CW: Tell me a little bit of the story of Randolph and his religious journey.
CT: With my original study on the 1940s MOWM, I became interested in how secondary literature often portrayed Randolph as an atheist and antagonistic to religion and to the Black Church. The more I studied Randolph’s papers and other primary sources, the more I became convinced that this characterization of Randolph’s religiosity was not true. Randolph successfully inspired and organized progressive ministers and their congregations to fight the Jim Crow system of segregation from the 1920s through the 1970s. As the modern civil rights movement emerged in the 1950s under the leadership of Martin Luther King, Jr., Randolph joined an African Methodist Episcopal church in Harlem.  

CW: It seems like most people today remember later Civil Rights leaders–Martin Luther King, Medgar Evers. Have people forgotten about Randolph to some extent, even though he outlived King and others?
CT: Yes, there is historical amnesia about early civil rights leaders like A. Philip Randolph, and this is partly due to their own successful opposition to the Jim Crow system from its inception in the 1890s. It was Randolph’s generation of civil rights activists that laid the groundwork that enabled King and his generation to reap the rewards of the civil rights legislation of the 1960s. For example, Randolph’s proposed 1941 march finally took place twenty-three years later on August 28, 1963. Today this date is remembered for King’s great “I Have a Dream” speech. Yes, Dr. King may have wowed the audience with his speech that day, but it was Randolph and his influential connections to other civil rights organizers and leaders that planned, organized, and made the march and the speech possible.

CW: How did Randolph see the role of religion in the labor movement and the Civil Rights movement? These issues seem to have largely come undone from each other in more recent decades.

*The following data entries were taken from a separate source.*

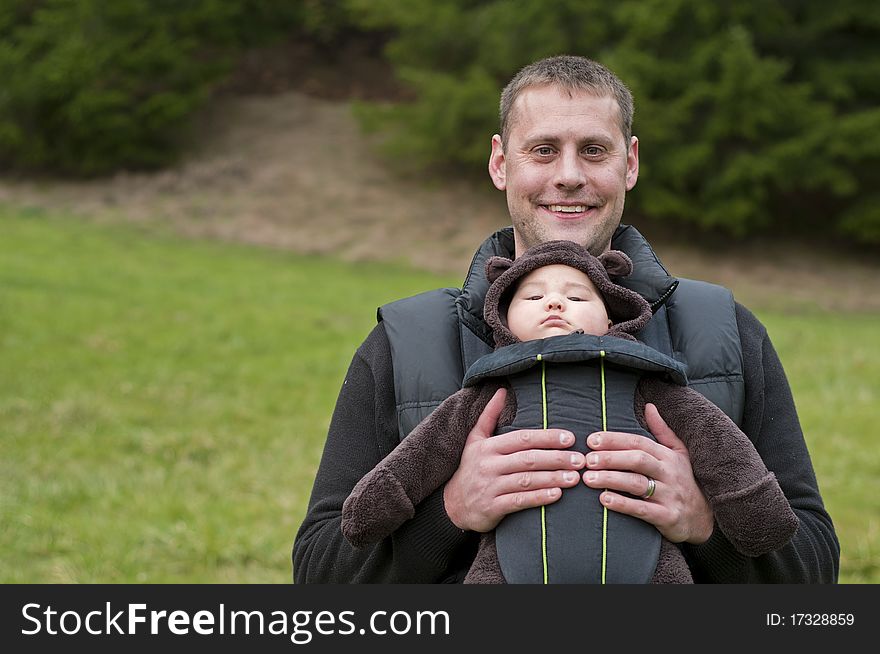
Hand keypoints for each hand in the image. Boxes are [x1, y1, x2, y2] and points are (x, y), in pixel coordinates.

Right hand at [443, 388, 585, 532]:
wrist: (451, 505)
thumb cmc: (470, 469)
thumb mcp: (474, 440)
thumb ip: (489, 415)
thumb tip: (501, 390)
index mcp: (488, 447)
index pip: (522, 438)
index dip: (547, 437)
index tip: (569, 438)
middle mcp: (489, 465)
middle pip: (528, 459)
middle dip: (557, 458)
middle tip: (580, 460)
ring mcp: (490, 487)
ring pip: (526, 480)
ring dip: (553, 478)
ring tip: (575, 478)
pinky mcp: (492, 507)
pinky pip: (519, 501)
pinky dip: (539, 498)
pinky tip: (557, 495)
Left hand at [581, 403, 713, 543]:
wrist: (704, 519)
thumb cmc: (685, 482)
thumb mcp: (679, 453)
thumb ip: (662, 430)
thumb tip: (649, 406)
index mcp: (668, 455)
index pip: (639, 443)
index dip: (614, 440)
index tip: (591, 440)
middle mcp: (669, 473)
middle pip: (637, 460)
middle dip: (610, 458)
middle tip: (587, 460)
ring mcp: (670, 495)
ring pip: (637, 484)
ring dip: (611, 479)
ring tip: (588, 478)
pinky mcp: (668, 516)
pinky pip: (642, 509)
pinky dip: (622, 504)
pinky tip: (604, 499)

 CT: Since the mid-1920s, when he began to actively organize the Pullman porters into their own trade union, Randolph recognized how central it was to gain the support of all African American religious communities behind his labor activism. He understood how religious communities were organized into churches and led by dynamic preachers chosen by the very congregations they led. Randolph saw his role as an educator teaching African Americans about the advantages of having and organizing labor unions of their own. I write about how the 1957 Prayer Pilgrimage, in which Randolph served as a key organizer, was the first civil rights demonstration in which black religious communities and churches joined in public partnership with a secular civil rights organization, the NAACP, and with black labor organizations such as Randolph’s BSCP. This three-way leadership among these African American communities and organizations was the foundation of the most successful civil rights campaigns and demonstrations of the 1960s.

CW: Which do you see more likely to get wrapped back into the labor movement–religion or racial civil rights? On the one hand, there is a younger generation of Evangelicals now who are concerned about social issues. On the other, Latino immigrants have revitalized the labor movement.
CT: Both the left and right are coming together when it comes to civil and social rights. The labor movement, like the Democratic Party, is working to distance itself from the past perception that it is anti-religious. President Obama’s affiliation with a progressive church community illustrates my point that people on the Left can be religious too. If the labor movement ignores the deep religiosity of Latino immigrants, it is only hurting itself. The fact that younger Evangelicals are committed to social issues shows they are returning to their 19th century religious and socially-conscious roots which played a large role in Women’s Rights and in the Antislavery Movement.